### Instruction
Rewrite the rows below with "collector number" changed to "field number" every time it occurs, keeping everything else the same.

Start

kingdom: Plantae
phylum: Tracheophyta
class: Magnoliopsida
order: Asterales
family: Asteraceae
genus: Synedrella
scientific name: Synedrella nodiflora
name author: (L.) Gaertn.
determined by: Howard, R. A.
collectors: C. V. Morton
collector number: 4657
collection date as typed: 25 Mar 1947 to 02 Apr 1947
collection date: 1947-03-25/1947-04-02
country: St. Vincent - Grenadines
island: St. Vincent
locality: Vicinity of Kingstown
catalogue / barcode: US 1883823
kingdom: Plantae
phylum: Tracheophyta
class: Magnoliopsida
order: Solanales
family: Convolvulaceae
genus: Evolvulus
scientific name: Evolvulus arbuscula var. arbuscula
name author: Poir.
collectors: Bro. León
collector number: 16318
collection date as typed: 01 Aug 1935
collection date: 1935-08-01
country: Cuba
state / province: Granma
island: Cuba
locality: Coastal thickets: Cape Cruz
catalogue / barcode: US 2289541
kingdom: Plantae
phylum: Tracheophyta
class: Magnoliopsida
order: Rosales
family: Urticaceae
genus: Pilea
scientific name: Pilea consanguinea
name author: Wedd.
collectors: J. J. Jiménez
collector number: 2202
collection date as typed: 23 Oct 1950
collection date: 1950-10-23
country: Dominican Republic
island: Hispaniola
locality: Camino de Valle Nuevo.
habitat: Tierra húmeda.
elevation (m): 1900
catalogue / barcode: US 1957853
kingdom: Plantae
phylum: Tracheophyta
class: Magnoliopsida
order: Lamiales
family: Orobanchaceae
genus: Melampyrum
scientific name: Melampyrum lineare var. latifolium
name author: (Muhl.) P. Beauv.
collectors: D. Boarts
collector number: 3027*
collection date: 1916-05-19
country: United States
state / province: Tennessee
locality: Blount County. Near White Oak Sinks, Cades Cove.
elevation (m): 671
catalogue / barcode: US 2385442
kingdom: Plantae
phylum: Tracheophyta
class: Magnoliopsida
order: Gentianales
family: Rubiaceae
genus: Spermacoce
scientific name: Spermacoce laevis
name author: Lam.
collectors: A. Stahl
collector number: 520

End

### Task result
kingdom: Plantae
phylum: Tracheophyta
class: Magnoliopsida
order: Asterales
family: Asteraceae
genus: Synedrella
scientific name: Synedrella nodiflora
name author: (L.) Gaertn.
determined by: Howard, R. A.
collectors: C. V. Morton
field number: 4657
collection date as typed: 25 Mar 1947 to 02 Apr 1947
collection date: 1947-03-25/1947-04-02
country: St. Vincent - Grenadines
island: St. Vincent
locality: Vicinity of Kingstown
catalogue / barcode: US 1883823
kingdom: Plantae
phylum: Tracheophyta
class: Magnoliopsida
order: Solanales
family: Convolvulaceae
genus: Evolvulus
scientific name: Evolvulus arbuscula var. arbuscula
name author: Poir.
collectors: Bro. León
field number: 16318
collection date as typed: 01 Aug 1935
collection date: 1935-08-01
country: Cuba
state / province: Granma
island: Cuba
locality: Coastal thickets: Cape Cruz
catalogue / barcode: US 2289541
kingdom: Plantae
phylum: Tracheophyta
class: Magnoliopsida
order: Rosales
family: Urticaceae
genus: Pilea
scientific name: Pilea consanguinea
name author: Wedd.
collectors: J. J. Jiménez
field number: 2202
collection date as typed: 23 Oct 1950
collection date: 1950-10-23
country: Dominican Republic
island: Hispaniola
locality: Camino de Valle Nuevo.
habitat: Tierra húmeda.
elevation (m): 1900
catalogue / barcode: US 1957853
kingdom: Plantae
phylum: Tracheophyta
class: Magnoliopsida
order: Lamiales
family: Orobanchaceae
genus: Melampyrum
scientific name: Melampyrum lineare var. latifolium
name author: (Muhl.) P. Beauv.
collectors: D. Boarts
field number: 3027*
collection date: 1916-05-19
country: United States
state / province: Tennessee
locality: Blount County. Near White Oak Sinks, Cades Cove.
elevation (m): 671
catalogue / barcode: US 2385442
kingdom: Plantae
phylum: Tracheophyta
class: Magnoliopsida
order: Gentianales
family: Rubiaceae
genus: Spermacoce
scientific name: Spermacoce laevis
name author: Lam.
collectors: A. Stahl
field number: 520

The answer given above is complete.